(Dataset entries)
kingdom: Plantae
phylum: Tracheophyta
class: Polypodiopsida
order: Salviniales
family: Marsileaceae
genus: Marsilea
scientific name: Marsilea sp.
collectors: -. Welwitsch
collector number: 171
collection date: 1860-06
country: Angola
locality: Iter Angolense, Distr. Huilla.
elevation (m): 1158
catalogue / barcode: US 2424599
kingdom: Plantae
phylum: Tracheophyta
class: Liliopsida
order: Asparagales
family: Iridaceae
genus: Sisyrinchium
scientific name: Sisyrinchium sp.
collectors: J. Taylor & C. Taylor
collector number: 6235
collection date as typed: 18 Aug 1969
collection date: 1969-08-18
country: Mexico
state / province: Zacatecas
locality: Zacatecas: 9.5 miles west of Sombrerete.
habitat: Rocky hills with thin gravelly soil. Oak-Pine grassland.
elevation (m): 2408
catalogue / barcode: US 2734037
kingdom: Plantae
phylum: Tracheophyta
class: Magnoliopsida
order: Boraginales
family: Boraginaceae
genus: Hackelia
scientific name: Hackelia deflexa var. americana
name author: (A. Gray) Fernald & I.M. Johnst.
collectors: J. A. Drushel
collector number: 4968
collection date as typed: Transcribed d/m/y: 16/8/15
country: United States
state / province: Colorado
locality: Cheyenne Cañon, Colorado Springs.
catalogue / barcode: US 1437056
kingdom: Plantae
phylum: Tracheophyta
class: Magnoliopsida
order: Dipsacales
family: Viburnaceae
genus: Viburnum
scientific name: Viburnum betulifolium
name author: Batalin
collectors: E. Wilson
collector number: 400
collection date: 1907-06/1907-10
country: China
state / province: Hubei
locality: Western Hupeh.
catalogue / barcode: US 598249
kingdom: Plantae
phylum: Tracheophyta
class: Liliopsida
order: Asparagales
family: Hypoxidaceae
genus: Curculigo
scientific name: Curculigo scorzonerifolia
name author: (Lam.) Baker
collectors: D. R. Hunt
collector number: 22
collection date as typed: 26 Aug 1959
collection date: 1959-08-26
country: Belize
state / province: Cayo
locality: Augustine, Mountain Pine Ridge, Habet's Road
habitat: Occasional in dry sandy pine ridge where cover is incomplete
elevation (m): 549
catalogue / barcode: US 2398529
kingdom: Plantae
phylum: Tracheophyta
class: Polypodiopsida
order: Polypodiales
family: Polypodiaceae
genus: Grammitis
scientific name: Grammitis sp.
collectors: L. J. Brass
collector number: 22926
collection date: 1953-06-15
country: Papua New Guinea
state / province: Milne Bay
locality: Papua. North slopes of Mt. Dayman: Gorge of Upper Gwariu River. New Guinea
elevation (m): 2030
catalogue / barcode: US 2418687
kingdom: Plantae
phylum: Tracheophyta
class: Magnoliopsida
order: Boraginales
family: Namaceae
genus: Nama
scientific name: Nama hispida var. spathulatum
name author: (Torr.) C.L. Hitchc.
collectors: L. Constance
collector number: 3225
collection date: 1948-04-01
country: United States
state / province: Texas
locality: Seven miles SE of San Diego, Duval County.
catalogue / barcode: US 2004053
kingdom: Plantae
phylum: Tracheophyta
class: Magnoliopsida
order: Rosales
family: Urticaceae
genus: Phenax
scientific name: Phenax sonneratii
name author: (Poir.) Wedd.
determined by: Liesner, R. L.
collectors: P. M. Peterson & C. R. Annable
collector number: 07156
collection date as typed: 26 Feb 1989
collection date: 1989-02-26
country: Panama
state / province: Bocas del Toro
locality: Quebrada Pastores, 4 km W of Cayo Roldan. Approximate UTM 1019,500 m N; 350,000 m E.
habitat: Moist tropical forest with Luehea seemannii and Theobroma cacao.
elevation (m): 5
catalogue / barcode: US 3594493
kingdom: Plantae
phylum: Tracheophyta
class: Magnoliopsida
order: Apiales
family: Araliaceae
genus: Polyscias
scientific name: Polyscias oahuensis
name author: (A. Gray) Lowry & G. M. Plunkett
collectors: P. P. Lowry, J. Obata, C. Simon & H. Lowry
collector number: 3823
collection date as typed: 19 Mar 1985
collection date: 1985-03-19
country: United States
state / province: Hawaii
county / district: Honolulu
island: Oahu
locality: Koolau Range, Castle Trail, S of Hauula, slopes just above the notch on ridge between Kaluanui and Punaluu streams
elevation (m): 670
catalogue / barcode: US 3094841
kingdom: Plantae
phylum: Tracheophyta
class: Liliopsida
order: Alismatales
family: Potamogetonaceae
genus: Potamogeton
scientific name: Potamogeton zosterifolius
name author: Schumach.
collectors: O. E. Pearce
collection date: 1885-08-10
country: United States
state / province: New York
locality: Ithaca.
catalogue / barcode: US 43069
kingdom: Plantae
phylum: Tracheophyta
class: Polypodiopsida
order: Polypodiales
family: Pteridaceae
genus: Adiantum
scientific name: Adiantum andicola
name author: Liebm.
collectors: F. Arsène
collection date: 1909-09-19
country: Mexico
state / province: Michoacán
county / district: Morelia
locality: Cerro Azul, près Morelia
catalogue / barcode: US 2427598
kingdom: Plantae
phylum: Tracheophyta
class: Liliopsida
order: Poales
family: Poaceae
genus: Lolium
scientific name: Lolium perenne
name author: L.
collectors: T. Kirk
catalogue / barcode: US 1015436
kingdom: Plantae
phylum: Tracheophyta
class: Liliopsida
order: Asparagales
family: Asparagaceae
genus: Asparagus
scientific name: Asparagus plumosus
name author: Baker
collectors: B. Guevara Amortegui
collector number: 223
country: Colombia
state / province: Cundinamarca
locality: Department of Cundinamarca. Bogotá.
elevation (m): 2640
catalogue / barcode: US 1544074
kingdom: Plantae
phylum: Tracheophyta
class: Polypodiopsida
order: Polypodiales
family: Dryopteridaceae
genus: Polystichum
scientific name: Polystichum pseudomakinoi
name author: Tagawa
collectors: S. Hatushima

WRITTEN EXERCISE: Write out all of the material again, replacing every "collectors" with "collected by" and leaving everything else unchanged.

PROBLEM SOLUTION:
kingdom: Plantae
phylum: Tracheophyta
class: Polypodiopsida
order: Salviniales
family: Marsileaceae
genus: Marsilea
scientific name: Marsilea sp.
collected by: -. Welwitsch
collector number: 171
collection date: 1860-06
country: Angola
locality: Iter Angolense, Distr. Huilla.
elevation (m): 1158
catalogue / barcode: US 2424599
kingdom: Plantae
phylum: Tracheophyta
class: Liliopsida
order: Asparagales
family: Iridaceae
genus: Sisyrinchium
scientific name: Sisyrinchium sp.
collected by: J. Taylor & C. Taylor
collector number: 6235
collection date as typed: 18 Aug 1969
collection date: 1969-08-18
country: Mexico
state / province: Zacatecas
locality: Zacatecas: 9.5 miles west of Sombrerete.
habitat: Rocky hills with thin gravelly soil. Oak-Pine grassland.
elevation (m): 2408
catalogue / barcode: US 2734037
kingdom: Plantae
phylum: Tracheophyta
class: Magnoliopsida
order: Boraginales
family: Boraginaceae
genus: Hackelia
scientific name: Hackelia deflexa var. americana
name author: (A. Gray) Fernald & I.M. Johnst.
collected by: J. A. Drushel
collector number: 4968
collection date as typed: Transcribed d/m/y: 16/8/15
country: United States
state / province: Colorado
locality: Cheyenne Cañon, Colorado Springs.
catalogue / barcode: US 1437056
kingdom: Plantae
phylum: Tracheophyta
class: Magnoliopsida
order: Dipsacales
family: Viburnaceae
genus: Viburnum
scientific name: Viburnum betulifolium
name author: Batalin
collected by: E. Wilson
collector number: 400
collection date: 1907-06/1907-10
country: China
state / province: Hubei
locality: Western Hupeh.
catalogue / barcode: US 598249
kingdom: Plantae
phylum: Tracheophyta
class: Liliopsida
order: Asparagales
family: Hypoxidaceae
genus: Curculigo
scientific name: Curculigo scorzonerifolia
name author: (Lam.) Baker
collected by: D. R. Hunt
collector number: 22
collection date as typed: 26 Aug 1959
collection date: 1959-08-26
country: Belize
state / province: Cayo
locality: Augustine, Mountain Pine Ridge, Habet's Road
habitat: Occasional in dry sandy pine ridge where cover is incomplete
elevation (m): 549
catalogue / barcode: US 2398529
kingdom: Plantae
phylum: Tracheophyta
class: Polypodiopsida
order: Polypodiales
family: Polypodiaceae
genus: Grammitis
scientific name: Grammitis sp.
collected by: L. J. Brass
collector number: 22926
collection date: 1953-06-15
country: Papua New Guinea
state / province: Milne Bay
locality: Papua. North slopes of Mt. Dayman: Gorge of Upper Gwariu River. New Guinea
elevation (m): 2030
catalogue / barcode: US 2418687
kingdom: Plantae
phylum: Tracheophyta
class: Magnoliopsida
order: Boraginales
family: Namaceae
genus: Nama
scientific name: Nama hispida var. spathulatum
name author: (Torr.) C.L. Hitchc.
collected by: L. Constance
collector number: 3225
collection date: 1948-04-01
country: United States
state / province: Texas
locality: Seven miles SE of San Diego, Duval County.
catalogue / barcode: US 2004053
kingdom: Plantae
phylum: Tracheophyta
class: Magnoliopsida
order: Rosales
family: Urticaceae
genus: Phenax
scientific name: Phenax sonneratii
name author: (Poir.) Wedd.
determined by: Liesner, R. L.
collected by: P. M. Peterson & C. R. Annable
collector number: 07156
collection date as typed: 26 Feb 1989
collection date: 1989-02-26
country: Panama
state / province: Bocas del Toro
locality: Quebrada Pastores, 4 km W of Cayo Roldan. Approximate UTM 1019,500 m N; 350,000 m E.
habitat: Moist tropical forest with Luehea seemannii and Theobroma cacao.
elevation (m): 5
catalogue / barcode: US 3594493
kingdom: Plantae
phylum: Tracheophyta
class: Magnoliopsida
order: Apiales
family: Araliaceae
genus: Polyscias
scientific name: Polyscias oahuensis
name author: (A. Gray) Lowry & G. M. Plunkett
collected by: P. P. Lowry, J. Obata, C. Simon & H. Lowry
collector number: 3823
collection date as typed: 19 Mar 1985
collection date: 1985-03-19
country: United States
state / province: Hawaii
county / district: Honolulu
island: Oahu
locality: Koolau Range, Castle Trail, S of Hauula, slopes just above the notch on ridge between Kaluanui and Punaluu streams
elevation (m): 670
catalogue / barcode: US 3094841
kingdom: Plantae
phylum: Tracheophyta
class: Liliopsida
order: Alismatales
family: Potamogetonaceae
genus: Potamogeton
scientific name: Potamogeton zosterifolius
name author: Schumach.
collected by: O. E. Pearce
collection date: 1885-08-10
country: United States
state / province: New York
locality: Ithaca.
catalogue / barcode: US 43069
kingdom: Plantae
phylum: Tracheophyta
class: Polypodiopsida
order: Polypodiales
family: Pteridaceae
genus: Adiantum
scientific name: Adiantum andicola
name author: Liebm.
collected by: F. Arsène
collection date: 1909-09-19
country: Mexico
state / province: Michoacán
county / district: Morelia
locality: Cerro Azul, près Morelia
catalogue / barcode: US 2427598
kingdom: Plantae
phylum: Tracheophyta
class: Liliopsida
order: Poales
family: Poaceae
genus: Lolium
scientific name: Lolium perenne
name author: L.
collected by: T. Kirk
catalogue / barcode: US 1015436
kingdom: Plantae
phylum: Tracheophyta
class: Liliopsida
order: Asparagales
family: Asparagaceae
genus: Asparagus
scientific name: Asparagus plumosus
name author: Baker
collected by: B. Guevara Amortegui
collector number: 223
country: Colombia
state / province: Cundinamarca
locality: Department of Cundinamarca. Bogotá.
elevation (m): 2640
catalogue / barcode: US 1544074
kingdom: Plantae
phylum: Tracheophyta
class: Polypodiopsida
order: Polypodiales
family: Dryopteridaceae
genus: Polystichum
scientific name: Polystichum pseudomakinoi
name author: Tagawa
collected by: S. Hatushima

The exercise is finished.